Aku melepaskannya dari tali dengan anggun, dan simpul yang tampak kencang itu meleleh seperti air. Struktur simpul itu sendiri tidak pada tempatnya—lebih tepatnya, diletakkan di tempat yang salah—sehingga langsung terlepas.
Sihir meloloskan diri adalah hal mendasar bagi seorang pesulap, dan bukanlah sesuatu yang patut dibanggakan. Kurasa mungkin akan berbeda jika terjadi pada letnan kolonel itu.
Inilah mengapa Anda harus memeriksa apakah semua jari seorang pria adalah miliknya saat Anda mengikat pergelangan tangannya.
Dia bisa menipumu dengan jari palsu dan menyelipkan ibu jari ke celah simpulnya.
Secara kebetulan, tatapanku bertemu dengan tatapan Callis, dan itu melegakan. Pasti akan lebih menyenangkan jika ada penonton di momen bersejarah ini, bukan? Aku membungkuk padanya, dan sekalian saja, aku mengacungkan ibu jari kanan sang abadi padanya.

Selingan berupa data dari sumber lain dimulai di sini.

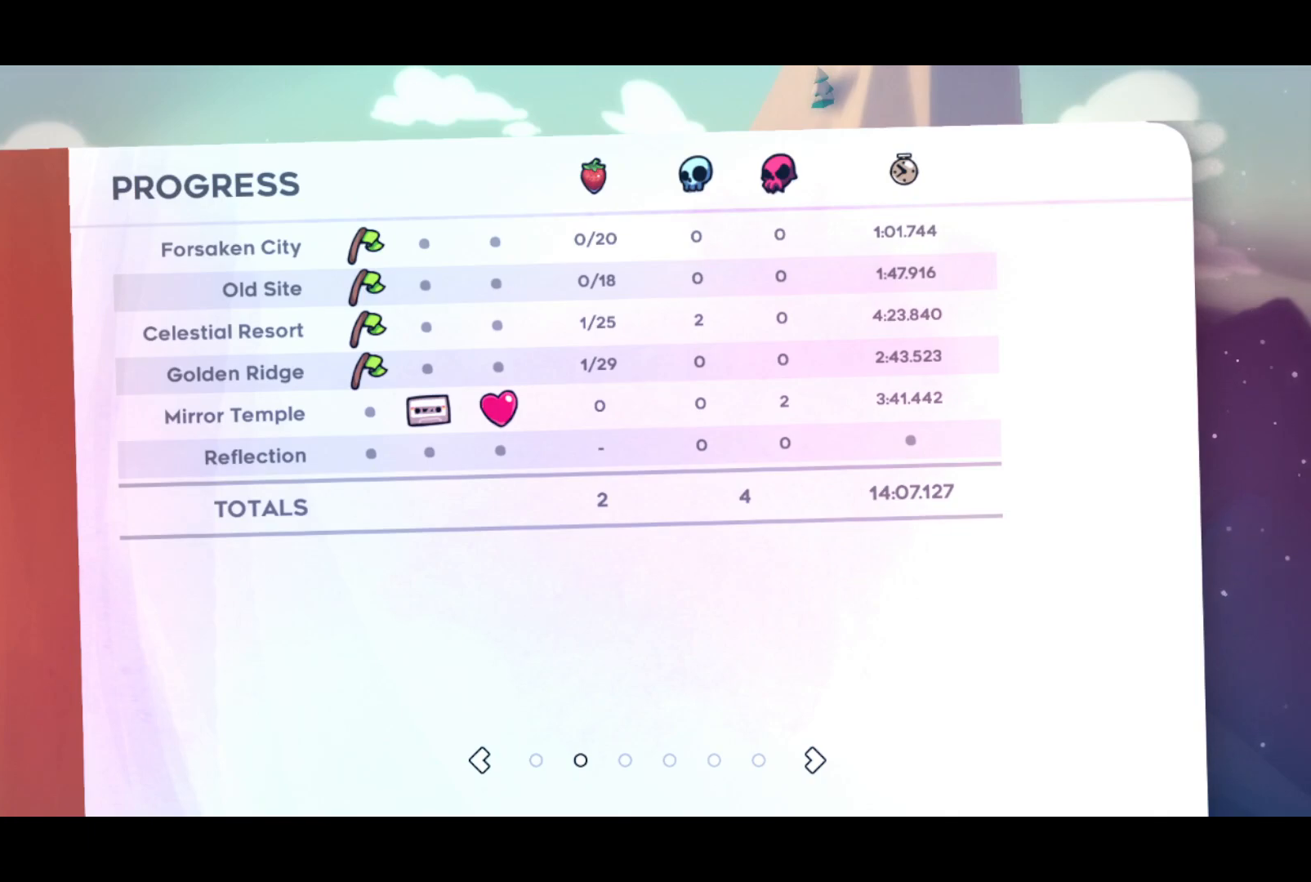
{"buttons": [], "left_stick": "center", "events": []}
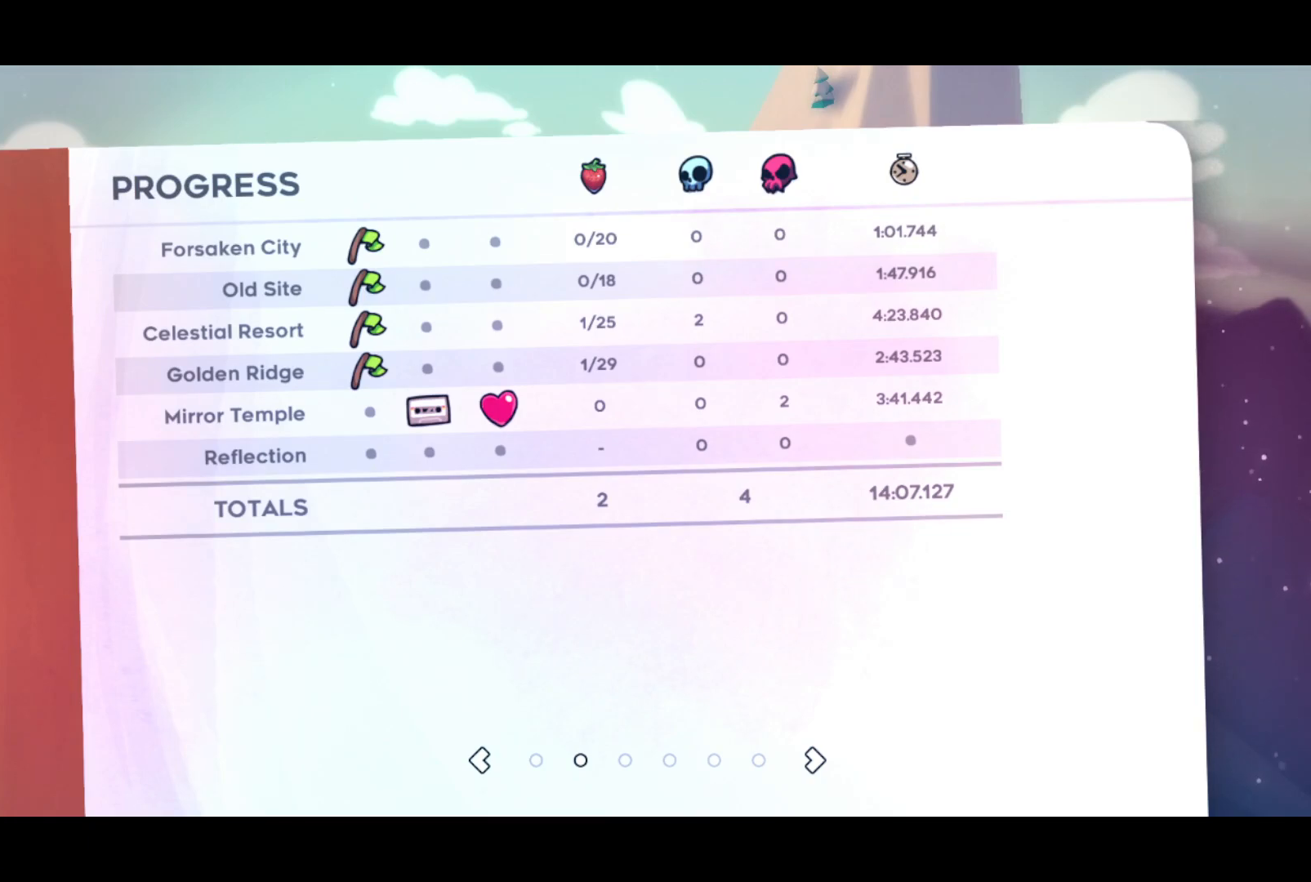
{"buttons": [], "left_stick": "center", "events": [[67, "CIRCLE", "down"], [167, "CIRCLE", "up"]]}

Baiklah. Karena saya berhasil melarikan diri, saya rasa sudah waktunya saya melanjutkan ke tahap berikutnya. Saya sudah keluar, Kolonel. Sekarang giliran Anda untuk melakukan hal yang sama.
Saya mengangkat tali yang tidak diikat, produk khusus buatan negara yang tahan terhadap panas dan benda tajam. Dalam kebanyakan kasus, tali ini tidak akan pernah putus.
Sambil memegang tali dengan kencang, aku berjinjit di belakang kolonel saat dia memungut cerutu dari tanah, dan dengan gerakan mengalir, aku mengikatkan tali itu erat-erat di lehernya.